$\large \sinh^{-1}{x} \,=\, \log_{e}{(x+\sqrt{x^2+1})}$

The inverse form of the hyperbolic sine function is called the inverse hyperbolic sine function.

It is expressed in mathematical form from the mathematical expression of hyperbolic sine function. Hyperbolic sine function is expressed in exponential form but the inverse hyperbolic function is written in logarithmic function form.

$x$ and $y$ are two literals.
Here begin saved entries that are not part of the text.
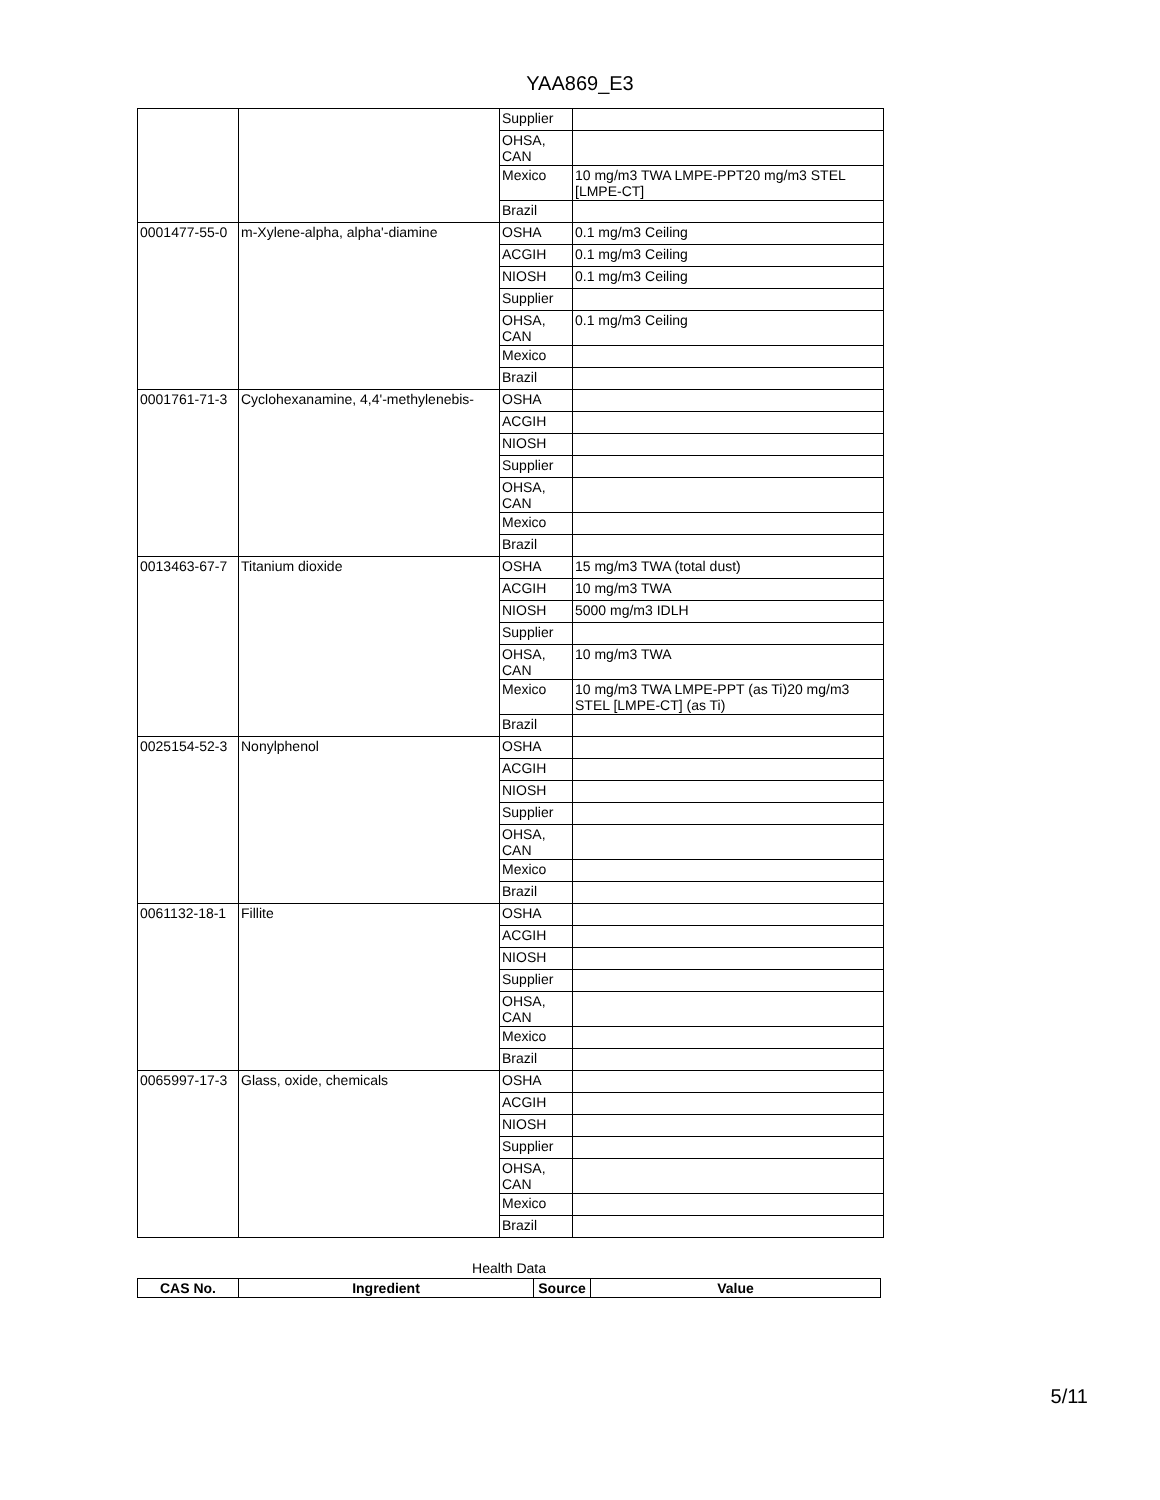YAA869_E3
| | | Supplier | |
| | | OHSA, CAN | |
| | | Mexico | 10 mg/m3 TWA LMPE-PPT20 mg/m3 STEL [LMPE-CT] |
| | | Brazil | |
| 0001477-55-0 | m-Xylene-alpha, alpha'-diamine | OSHA | 0.1 mg/m3 Ceiling |
| | | ACGIH | 0.1 mg/m3 Ceiling |
| | | NIOSH | 0.1 mg/m3 Ceiling |
| | | Supplier | |
| | | OHSA, CAN | 0.1 mg/m3 Ceiling |
| | | Mexico | |
| | | Brazil | |
| 0001761-71-3 | Cyclohexanamine, 4,4'-methylenebis- | OSHA | |
| | | ACGIH | |
| | | NIOSH | |
| | | Supplier | |
| | | OHSA, CAN | |
| | | Mexico | |
| | | Brazil | |
| 0013463-67-7 | Titanium dioxide | OSHA | 15 mg/m3 TWA (total dust) |
| | | ACGIH | 10 mg/m3 TWA |
| | | NIOSH | 5000 mg/m3 IDLH |
| | | Supplier | |
| | | OHSA, CAN | 10 mg/m3 TWA |
| | | Mexico | 10 mg/m3 TWA LMPE-PPT (as Ti)20 mg/m3 STEL [LMPE-CT] (as Ti) |
| | | Brazil | |
| 0025154-52-3 | Nonylphenol | OSHA | |
| | | ACGIH | |
| | | NIOSH | |
| | | Supplier | |
| | | OHSA, CAN | |
| | | Mexico | |
| | | Brazil | |
| 0061132-18-1 | Fillite | OSHA | |
| | | ACGIH | |
| | | NIOSH | |
| | | Supplier | |
| | | OHSA, CAN | |
| | | Mexico | |
| | | Brazil | |
| 0065997-17-3 | Glass, oxide, chemicals | OSHA | |
| | | ACGIH | |
| | | NIOSH | |
| | | Supplier | |
| | | OHSA, CAN | |
| | | Mexico | |
| | | Brazil | |
Health Data
| CAS No. | Ingredient | Source | Value |
| --- | --- | --- | --- |
5/11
Assume, the value of $x$ is equal to the hyperbolic sine of $y$. Therefore, the value of $y$ is equal to the inverse hyperbolic sine of $x$ mathematically.

$x = \sinh{y} \,\,\Leftrightarrow \,\, y = \sinh^{-1}{x}$

01.

According to the definition of hyperbolic sine function, express hyperbolic sine function in mathematical form.

$\implies x = \dfrac{e^y-e^{-y}}{2}$

$\implies x = \dfrac{e^y-\dfrac{1}{e^y}}{2}$

$\implies x = \dfrac{\dfrac{e^{2y}-1}{e^y}}{2}$

$\implies x = \dfrac{e^{2y}-1}{2e^y}$

$\implies x \times 2e^y = e^{2y}-1$

$\implies 2xe^y = e^{2y}-1$

$\implies 0 = e^{2y}-2xe^y-1$

$\implies e^{2y}-2xe^y-1=0$

$\implies {(e^y)}^2-2xe^y-1=0$

Take $m = e^y$ and transform the equation in terms of $m$.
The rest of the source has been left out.